Luigi Colombo, noto anche con lo pseudonimo di Fillìa (Revello, 3 ottobre 1904 – Torino, 10 febbraio 1936), è stato un poeta e pittore italiano.
«L'uomo ha bisogno di staccarsi dalla terra, ha bisogno di sognare, di desiderare eterna felicità, di dimenticare continuamente la realtà quotidiana» |
(Fillia[1]) |
Artista futurista poliedrico nell'affrontare diverse problematiche artistiche, prese il suo pseudonimo dal cognome materno.
Forse presagendo una breve vita si mosse in modo animato e attivo sul fronte delle avanguardie artistiche, il che lo portò ad abbracciare in tutto lo spirito futurista.
Nel 1922 fu coautore del libretto Poesia proletaria e nel 1923 costituì a Torino i Sindacati Artistici Futuristi, promotori di una rivoluzione proletaria in chiave futurista. Nel 1928 organizzò il Padiglione Futurista per l'Esposizione Internazionale di Torino.
La sua iniziale attività fu legata fortemente alla parola, sia nel teatro che nella poesia, ma sfociò anche nella pittura, con uno stile legato inizialmente all'astrazione per poi giungere a una figurazione che viene definita cosmica.
Pubblicò la rivista La terra dei vivi.
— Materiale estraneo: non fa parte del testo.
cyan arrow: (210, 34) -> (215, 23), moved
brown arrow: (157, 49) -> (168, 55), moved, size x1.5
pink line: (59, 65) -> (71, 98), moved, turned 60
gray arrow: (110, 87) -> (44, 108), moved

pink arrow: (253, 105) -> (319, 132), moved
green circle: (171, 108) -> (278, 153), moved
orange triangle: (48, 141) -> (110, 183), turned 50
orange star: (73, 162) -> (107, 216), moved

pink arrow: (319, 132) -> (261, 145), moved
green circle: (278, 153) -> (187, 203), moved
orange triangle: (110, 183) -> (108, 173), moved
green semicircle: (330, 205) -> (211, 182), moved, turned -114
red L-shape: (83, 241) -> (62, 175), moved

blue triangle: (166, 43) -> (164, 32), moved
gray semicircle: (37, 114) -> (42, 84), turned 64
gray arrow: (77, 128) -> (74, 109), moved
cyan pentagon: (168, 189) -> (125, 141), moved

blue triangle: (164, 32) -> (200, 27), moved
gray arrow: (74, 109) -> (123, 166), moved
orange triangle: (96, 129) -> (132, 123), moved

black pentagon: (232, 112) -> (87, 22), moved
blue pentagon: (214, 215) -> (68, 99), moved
Svolse anche attività critica e storica e fondò le riviste la Città Futurista nel 1929 e La Città Nuova nel 1931.
In quest'ultimo anno, curò la pubblicazione di un importante repertorio internazionale La Nuova Architettura e firmò con Marinetti il Manifesto dell'arte sacra futurista. È stata recentemente messa in evidenza una serie di suoi lavori pittorici sull'arte sacra, tema classico della tradizione italiana, rivisitato in una sperimentale chiave spirituale-meccanica futurista.
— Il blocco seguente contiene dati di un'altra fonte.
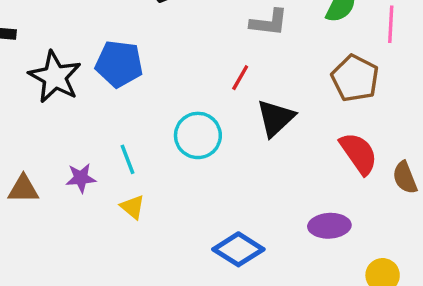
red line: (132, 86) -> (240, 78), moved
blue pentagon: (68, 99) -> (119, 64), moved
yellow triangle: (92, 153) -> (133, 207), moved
Nel 1931, sempre con Marinetti firma il Manifesto della cucina futurista ed espone alla prima Quadriennale di Roma.
Nel 1933, con Enrico Prampolini, eseguì il grande mosaico futurista Le comunicazioni all'interno della torre del Palazzo delle Poste alla Spezia.
La sua opera Senza titolo, 1923, è conservata al Museo Cantonale d'Arte di Lugano.[2]
Morì nel 1936 a Torino, città dove aveva quasi sempre vissuto ed operato, dopo una lunga malattia.